EXERCISE AIM: Report how many lines in the records below contain the string "True", counting case as significant. Give only the number.

RECORDED DATA:
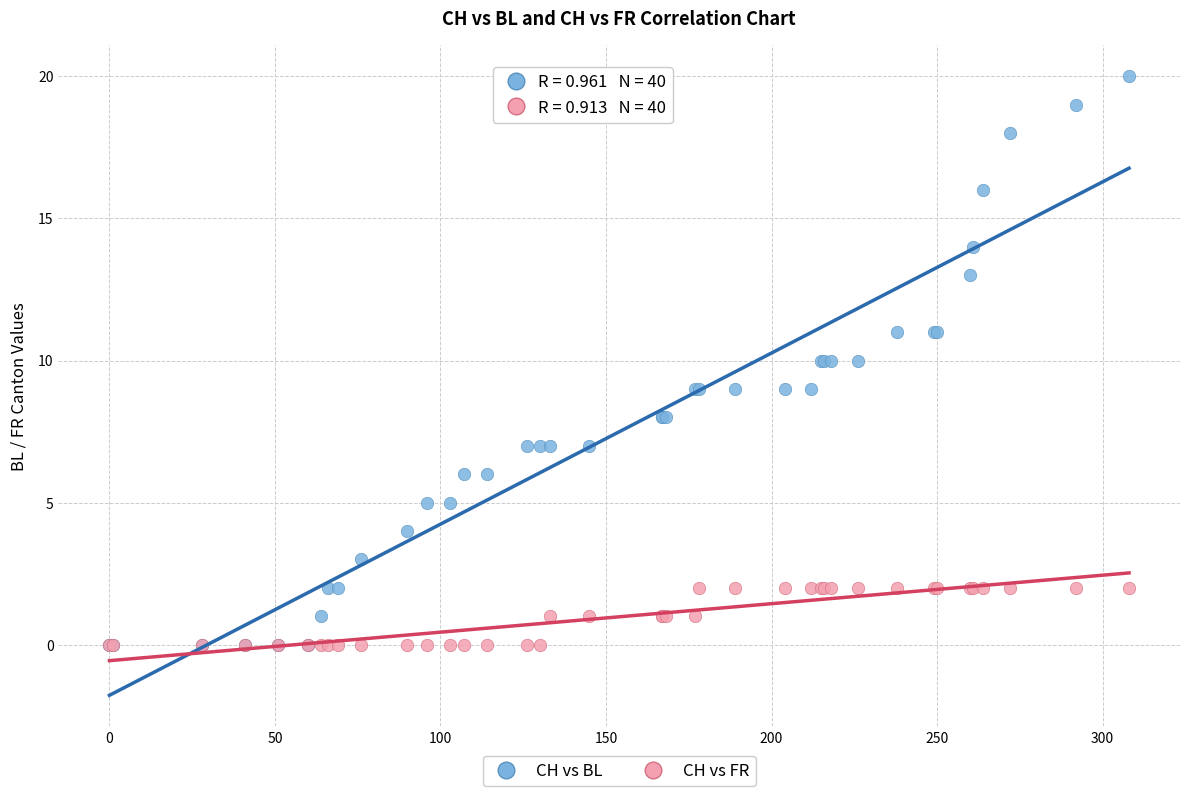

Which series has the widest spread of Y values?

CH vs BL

* * *

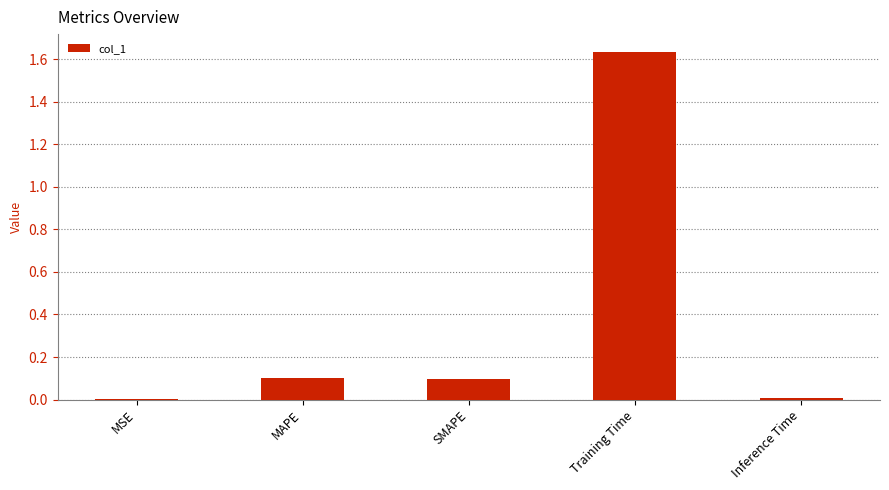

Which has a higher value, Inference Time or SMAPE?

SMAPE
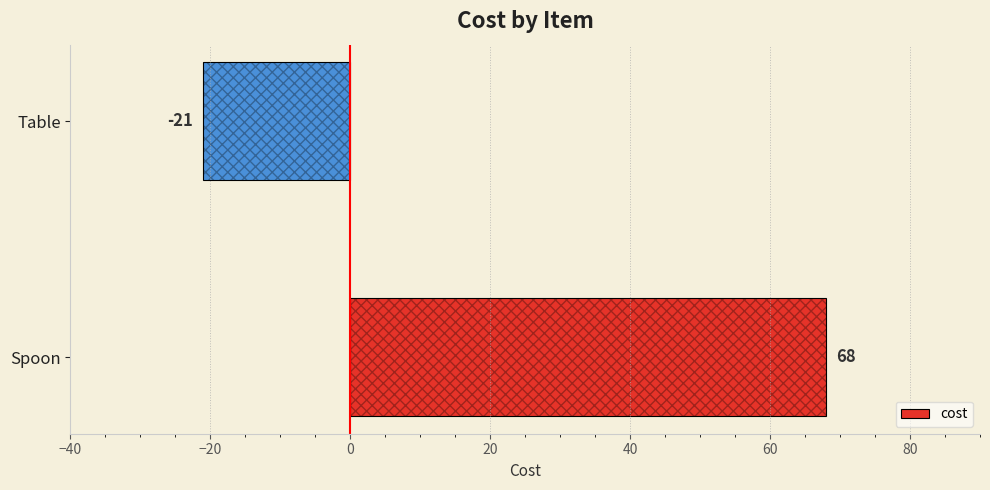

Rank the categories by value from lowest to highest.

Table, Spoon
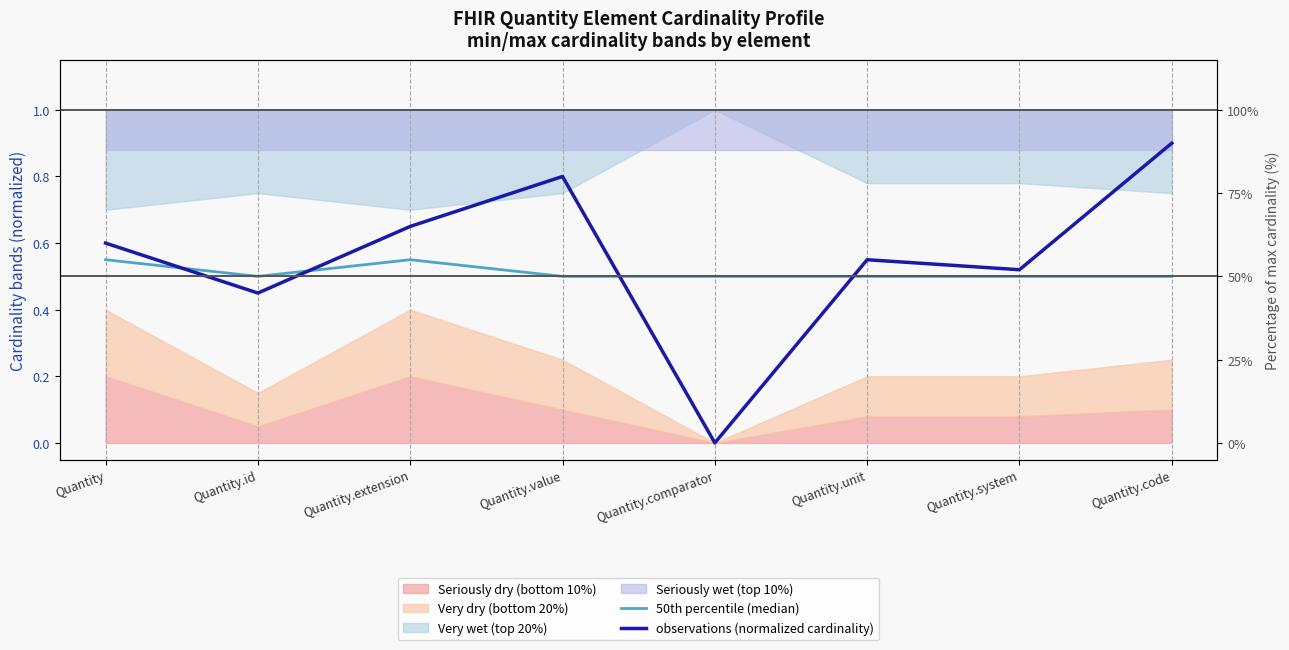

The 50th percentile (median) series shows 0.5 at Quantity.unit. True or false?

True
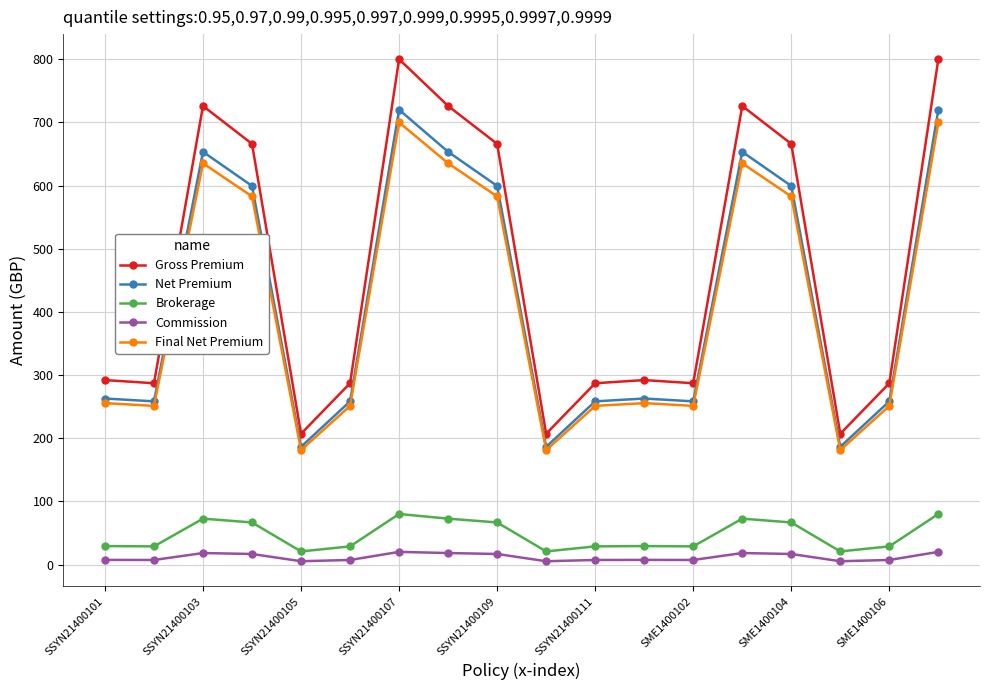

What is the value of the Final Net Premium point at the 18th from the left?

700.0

FINISHED TASK: 2